TASK ITEM: Look through the records, and whenever a line includes the word "volume", copy it.

MATERIAL FOR THIS TASK:

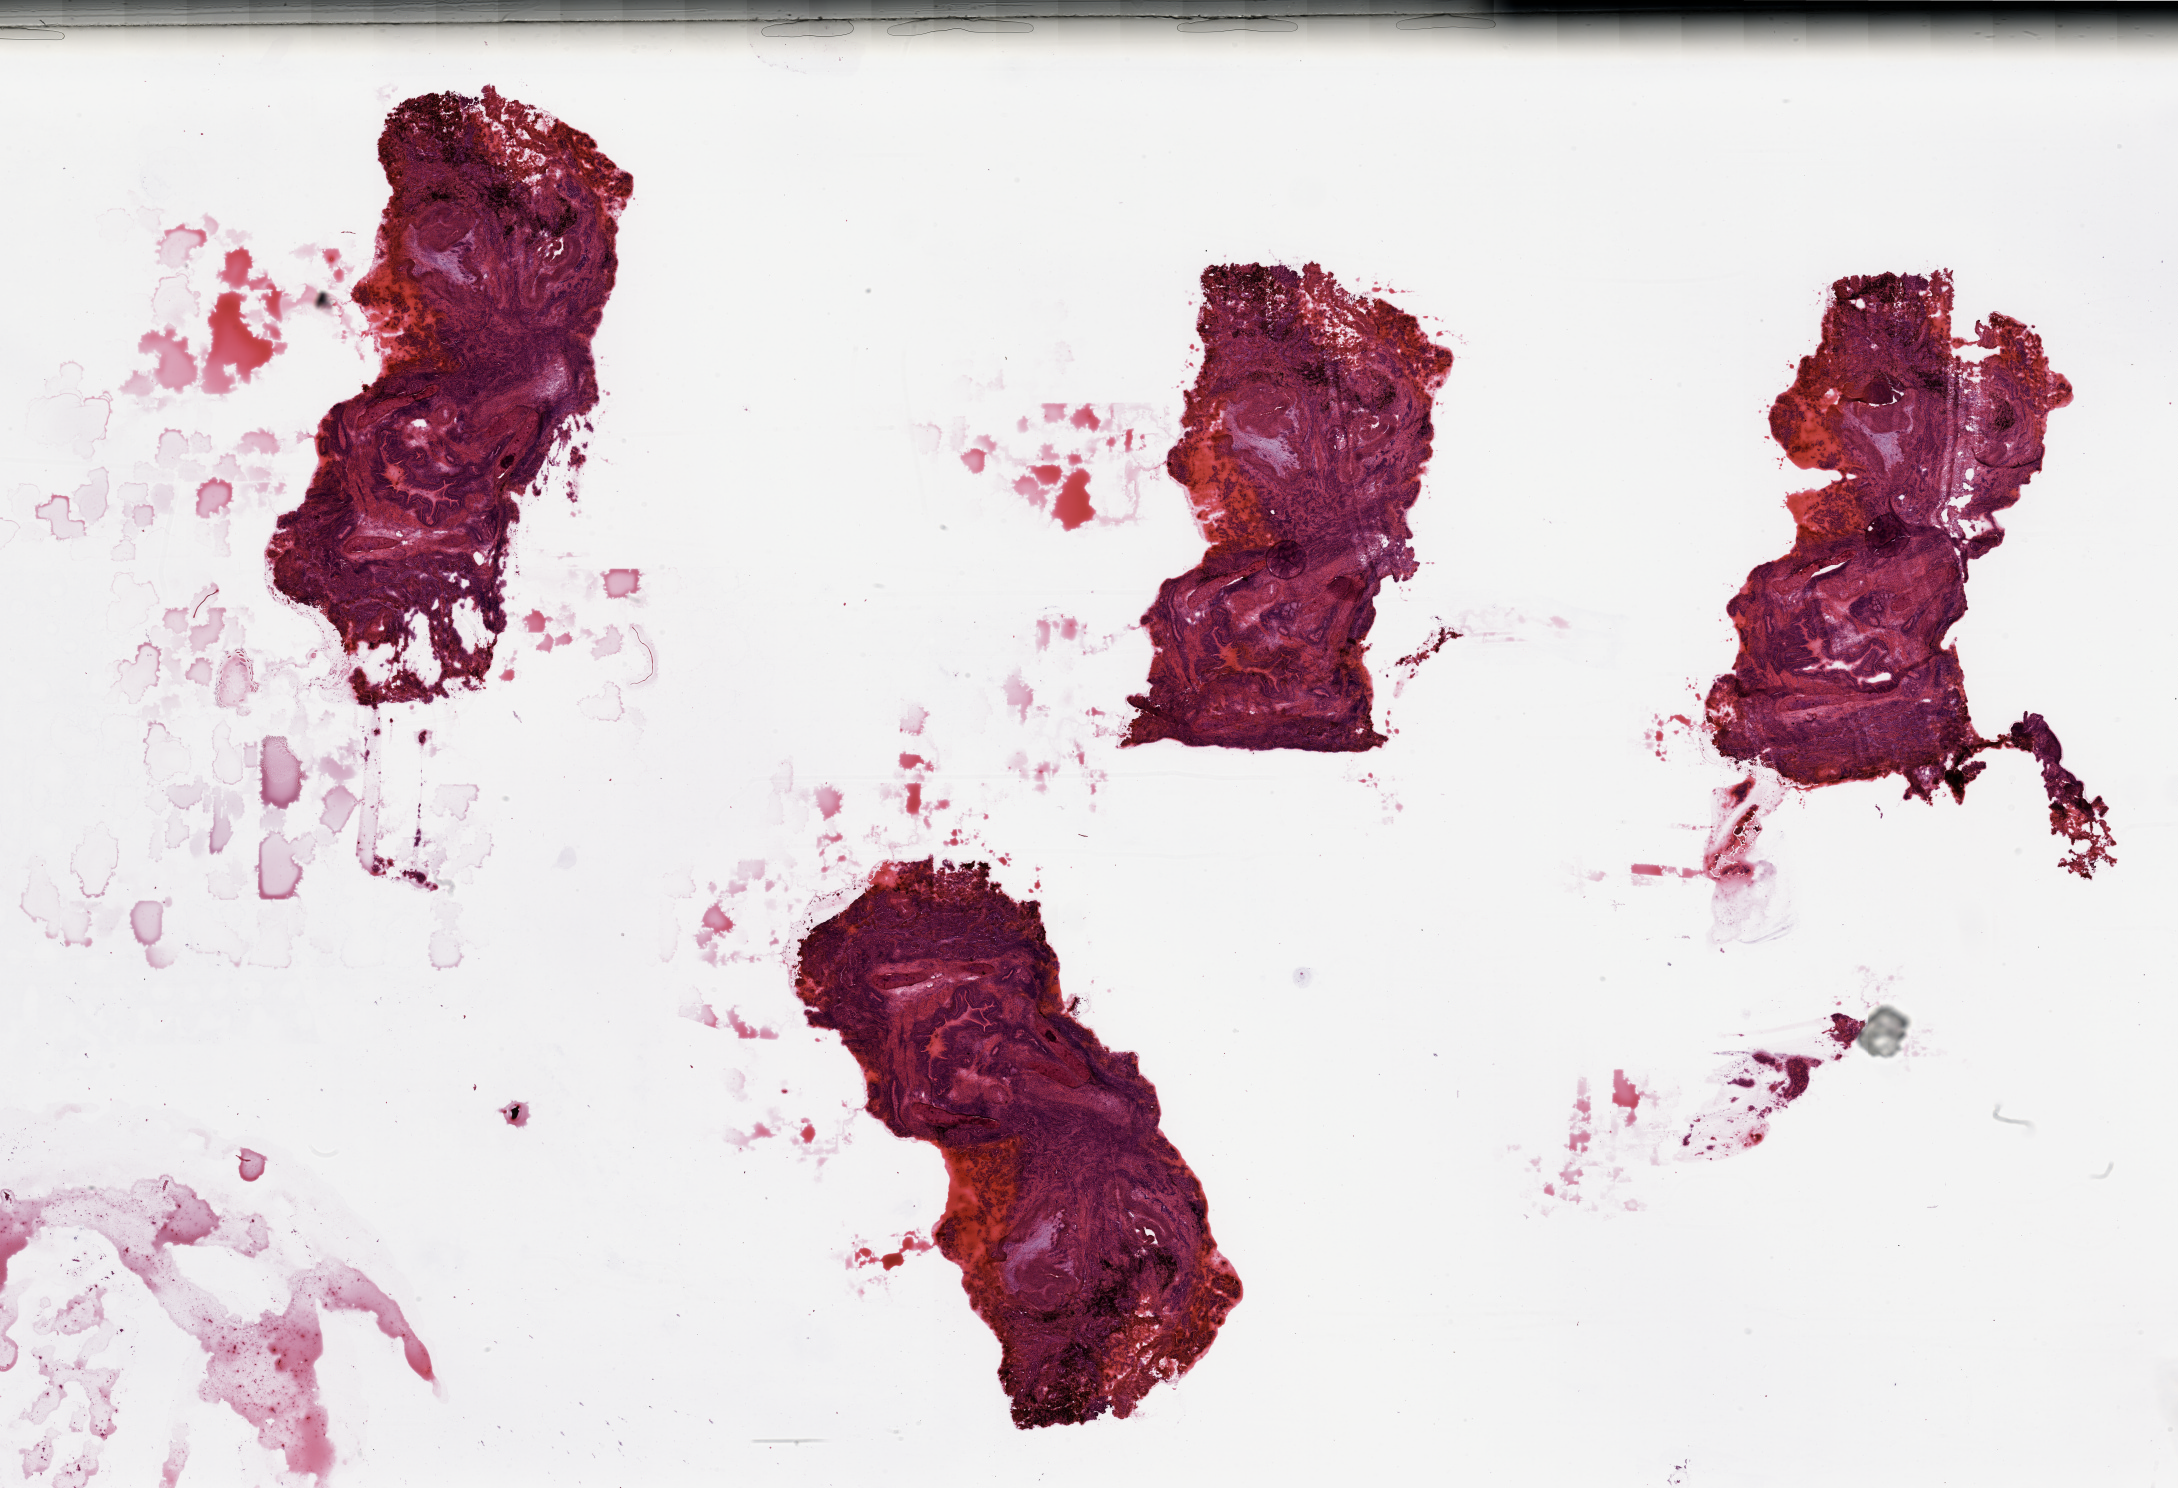
Digitized Hematoxylin and eosin (H&E) stained tissue section (whole slide), a low-resolution overview of the entire scanned area, about 34.5 x 23.5 mm (slide scanned at 20x), lung, tumour tissue. Male, 73 y/o. Histologic grade: GX (grade cannot be assessed).
AJCC pathologic stage: IB. Primary tumour site (as recorded): right upper lobe. Histologic diagnosis: Adenocarcinoma, NOS.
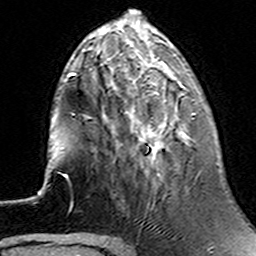
Breast MRI (dynamic contrast-enhanced), one axial slice. Slice 46 of 160 in the series (ordered by position). Cropped to one breast. Dynamic contrast-enhanced series, time point 2 of 6 at this slice position (early post-contrast). 3 T. TE 4.6 ms, TR 7.4 ms. 256 × 256 image matrix. Female patient.
Structures marked on this image (semi-automatic segmentation, software-assisted and operator-edited):
- enhancing-tissue mask used for the functional tumour volume (all voxels passing the contrast-enhancement thresholds inside the analysis volume; usually the tumour): bounding box (x1, y1, x2, y2) in pixels: (134, 71, 195, 174)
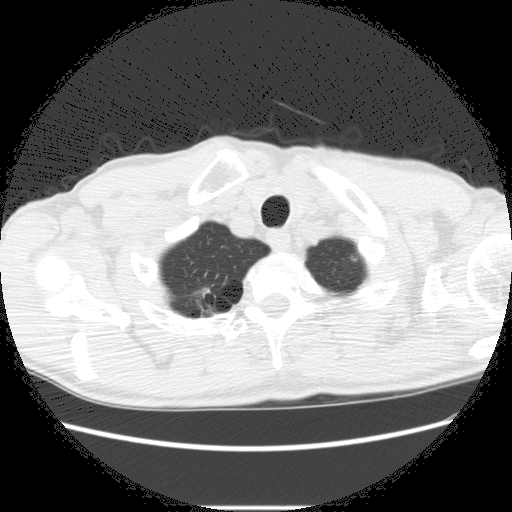
Axial slice from a low-dose chest CT screening exam. Second annual screen. Lung window (W 1500 / L -600 HU). Standard (soft-tissue) reconstruction kernel (STANDARD). Slice 19 of 282 in the series. 512 × 512 image matrix, field of view 360 × 360 mm. Male, age 66 years at enrolment. Former smoker at enrolment.
Expert-annotated lung lesion, bounding box (x1, y1, x2, y2) in pixels: (169, 274, 237, 329). The screening reader recorded 5 non-calcified nodules or masses ≥4 mm on this exam (right lower lobe, right upper lobe, right upper lobe, right upper lobe, left lower lobe); which of them this box marks is not recorded. Official screen result: positive, change unspecified: nodule(s) >= 4 mm or enlarging nodule(s), mass(es), or other non-specific abnormalities suspicious for lung cancer. Lung cancer was diagnosed 75 days after this screen: adenocarcinoma, NOS, right upper lobe, undifferentiated (G4), stage IA (AJCC 6th edition), 20 mm at pathology.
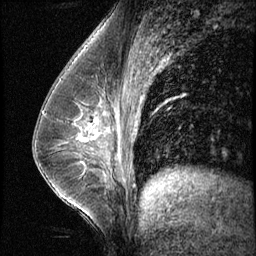
Breast MRI (dynamic contrast-enhanced), one sagittal slice; position 34 of 60 along the scan axis; 3 images stored at this slice position (order not interpretable as contrast timing); 1.5 T; TE 4.2 ms, TR 8.7 ms; 2.5 mm slice thickness; 256 × 256 image matrix. Patient: female, 35 years. Case-level facts recorded for this patient, not image findings: setting: breast cancer imaged before/during neoadjuvant chemotherapy; receptor status: HER2-positive.
Structures marked on this image (semi-automatic segmentation, software-assisted and operator-edited):
- analysis volume of interest (the breast-tissue region the enhancement analysis was run in; not a lesion): box from (x=65, y=102) to (x=121, y=156) px
- tumour enhancement mask (voxels above the 140 % enhancement threshold inside the analysis volume of interest): (x=74, y=118)–(x=96, y=131)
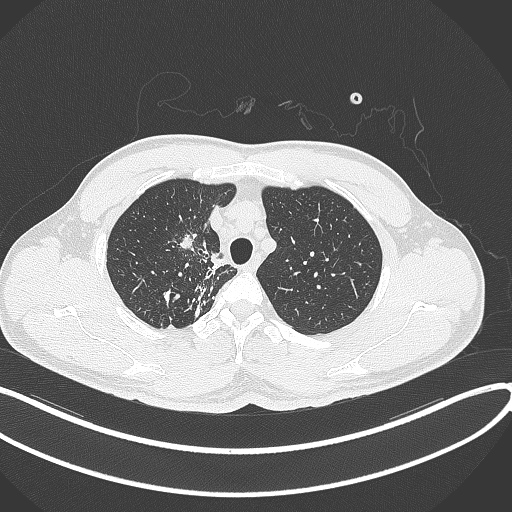
Chest CT, one axial slice. Position 303 of 391 along the scan axis. Reconstruction kernel B70f. Lung window (W 1500 / L -600 HU). 512 × 512 image matrix, field of view 400 × 400 mm. Male patient, age 48 years. Case-level facts recorded for this patient, not image findings: clinical TNM (as recorded): T1c N1 M1.
Outlined on this slice (rectangle marked by the reading radiologist):
- lung tumour (recorded histology: adenocarcinoma): bounding box [x1, y1, x2, y2] px = [171, 228, 202, 267]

WRITTEN ANSWER:
- enhancing-tissue mask used for the functional tumour volume (all voxels passing the contrast-enhancement thresholds inside the analysis volume; usually the tumour): bounding box (x1, y1, x2, y2) in pixels: (134, 71, 195, 174)
- analysis volume of interest (the breast-tissue region the enhancement analysis was run in; not a lesion): box from (x=65, y=102) to (x=121, y=156) px
- tumour enhancement mask (voxels above the 140 % enhancement threshold inside the analysis volume of interest): (x=74, y=118)–(x=96, y=131)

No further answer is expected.